Dataset entries
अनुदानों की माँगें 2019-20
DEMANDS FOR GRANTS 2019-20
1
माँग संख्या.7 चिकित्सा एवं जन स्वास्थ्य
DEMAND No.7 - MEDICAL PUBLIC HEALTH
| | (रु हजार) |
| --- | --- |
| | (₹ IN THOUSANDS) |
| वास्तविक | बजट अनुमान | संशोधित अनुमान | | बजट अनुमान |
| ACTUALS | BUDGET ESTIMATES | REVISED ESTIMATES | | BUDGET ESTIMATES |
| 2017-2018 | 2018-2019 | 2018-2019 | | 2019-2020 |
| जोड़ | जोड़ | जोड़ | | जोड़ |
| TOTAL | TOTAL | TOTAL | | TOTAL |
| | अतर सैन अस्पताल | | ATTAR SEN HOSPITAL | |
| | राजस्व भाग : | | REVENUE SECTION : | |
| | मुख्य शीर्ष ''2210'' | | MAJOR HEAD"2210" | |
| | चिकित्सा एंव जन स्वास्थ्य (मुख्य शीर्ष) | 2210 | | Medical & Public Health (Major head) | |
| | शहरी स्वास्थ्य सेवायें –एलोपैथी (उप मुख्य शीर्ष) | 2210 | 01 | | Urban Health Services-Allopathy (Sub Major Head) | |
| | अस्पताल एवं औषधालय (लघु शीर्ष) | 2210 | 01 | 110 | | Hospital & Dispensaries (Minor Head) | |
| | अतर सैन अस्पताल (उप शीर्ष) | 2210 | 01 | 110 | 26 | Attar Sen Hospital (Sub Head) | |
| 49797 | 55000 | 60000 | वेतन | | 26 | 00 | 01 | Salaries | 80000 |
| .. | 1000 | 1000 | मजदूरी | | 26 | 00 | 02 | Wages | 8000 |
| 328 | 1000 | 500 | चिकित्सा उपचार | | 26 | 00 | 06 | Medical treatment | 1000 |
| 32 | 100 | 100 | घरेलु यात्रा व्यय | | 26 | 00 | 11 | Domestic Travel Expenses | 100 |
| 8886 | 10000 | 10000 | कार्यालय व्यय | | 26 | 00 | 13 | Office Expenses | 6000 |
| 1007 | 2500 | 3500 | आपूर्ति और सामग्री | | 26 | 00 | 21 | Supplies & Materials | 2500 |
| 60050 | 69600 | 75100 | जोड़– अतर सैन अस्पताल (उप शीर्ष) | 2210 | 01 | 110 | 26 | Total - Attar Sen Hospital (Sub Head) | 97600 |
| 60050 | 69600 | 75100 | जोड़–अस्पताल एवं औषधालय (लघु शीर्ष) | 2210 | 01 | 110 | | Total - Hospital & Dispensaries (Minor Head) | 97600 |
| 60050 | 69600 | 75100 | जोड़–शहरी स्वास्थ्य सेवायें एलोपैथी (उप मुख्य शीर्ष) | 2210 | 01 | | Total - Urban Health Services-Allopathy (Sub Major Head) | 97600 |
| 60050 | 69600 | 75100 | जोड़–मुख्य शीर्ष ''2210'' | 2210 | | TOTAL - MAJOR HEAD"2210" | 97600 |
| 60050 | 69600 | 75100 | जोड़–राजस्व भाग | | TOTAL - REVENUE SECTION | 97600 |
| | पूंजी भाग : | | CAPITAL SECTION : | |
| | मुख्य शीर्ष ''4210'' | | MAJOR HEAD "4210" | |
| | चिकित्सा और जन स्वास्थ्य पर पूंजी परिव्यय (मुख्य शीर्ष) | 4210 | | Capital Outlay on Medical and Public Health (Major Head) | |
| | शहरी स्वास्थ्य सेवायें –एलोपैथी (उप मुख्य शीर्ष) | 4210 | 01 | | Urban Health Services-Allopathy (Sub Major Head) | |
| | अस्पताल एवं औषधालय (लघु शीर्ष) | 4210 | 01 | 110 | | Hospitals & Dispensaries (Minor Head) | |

- **WORK INSTRUCTION**:
Repeat each line of the data above, exactly as it appears, from the first through the line that contains "(Minor Head) | 97600 |".

- **ANSWER SECTION**:
अनुदानों की माँगें 2019-20
DEMANDS FOR GRANTS 2019-20
1
माँग संख्या.7 चिकित्सा एवं जन स्वास्थ्य
DEMAND No.7 - MEDICAL PUBLIC HEALTH
| | (रु हजार) |
| --- | --- |
| | (₹ IN THOUSANDS) |
| वास्तविक | बजट अनुमान | संशोधित अनुमान | | बजट अनुमान |
| ACTUALS | BUDGET ESTIMATES | REVISED ESTIMATES | | BUDGET ESTIMATES |
| 2017-2018 | 2018-2019 | 2018-2019 | | 2019-2020 |
| जोड़ | जोड़ | जोड़ | | जोड़ |
| TOTAL | TOTAL | TOTAL | | TOTAL |
| | अतर सैन अस्पताल | | ATTAR SEN HOSPITAL | |
| | राजस्व भाग : | | REVENUE SECTION : | |
| | मुख्य शीर्ष ''2210'' | | MAJOR HEAD"2210" | |
| | चिकित्सा एंव जन स्वास्थ्य (मुख्य शीर्ष) | 2210 | | Medical & Public Health (Major head) | |
| | शहरी स्वास्थ्य सेवायें –एलोपैथी (उप मुख्य शीर्ष) | 2210 | 01 | | Urban Health Services-Allopathy (Sub Major Head) | |
| | अस्पताल एवं औषधालय (लघु शीर्ष) | 2210 | 01 | 110 | | Hospital & Dispensaries (Minor Head) | |
| | अतर सैन अस्पताल (उप शीर्ष) | 2210 | 01 | 110 | 26 | Attar Sen Hospital (Sub Head) | |
| 49797 | 55000 | 60000 | वेतन | | 26 | 00 | 01 | Salaries | 80000 |
| .. | 1000 | 1000 | मजदूरी | | 26 | 00 | 02 | Wages | 8000 |
| 328 | 1000 | 500 | चिकित्सा उपचार | | 26 | 00 | 06 | Medical treatment | 1000 |
| 32 | 100 | 100 | घरेलु यात्रा व्यय | | 26 | 00 | 11 | Domestic Travel Expenses | 100 |
| 8886 | 10000 | 10000 | कार्यालय व्यय | | 26 | 00 | 13 | Office Expenses | 6000 |
| 1007 | 2500 | 3500 | आपूर्ति और सामग्री | | 26 | 00 | 21 | Supplies & Materials | 2500 |
| 60050 | 69600 | 75100 | जोड़– अतर सैन अस्पताल (उप शीर्ष) | 2210 | 01 | 110 | 26 | Total - Attar Sen Hospital (Sub Head) | 97600 |
| 60050 | 69600 | 75100 | जोड़–अस्पताल एवं औषधालय (लघु शीर्ष) | 2210 | 01 | 110 | | Total - Hospital & Dispensaries (Minor Head) | 97600 |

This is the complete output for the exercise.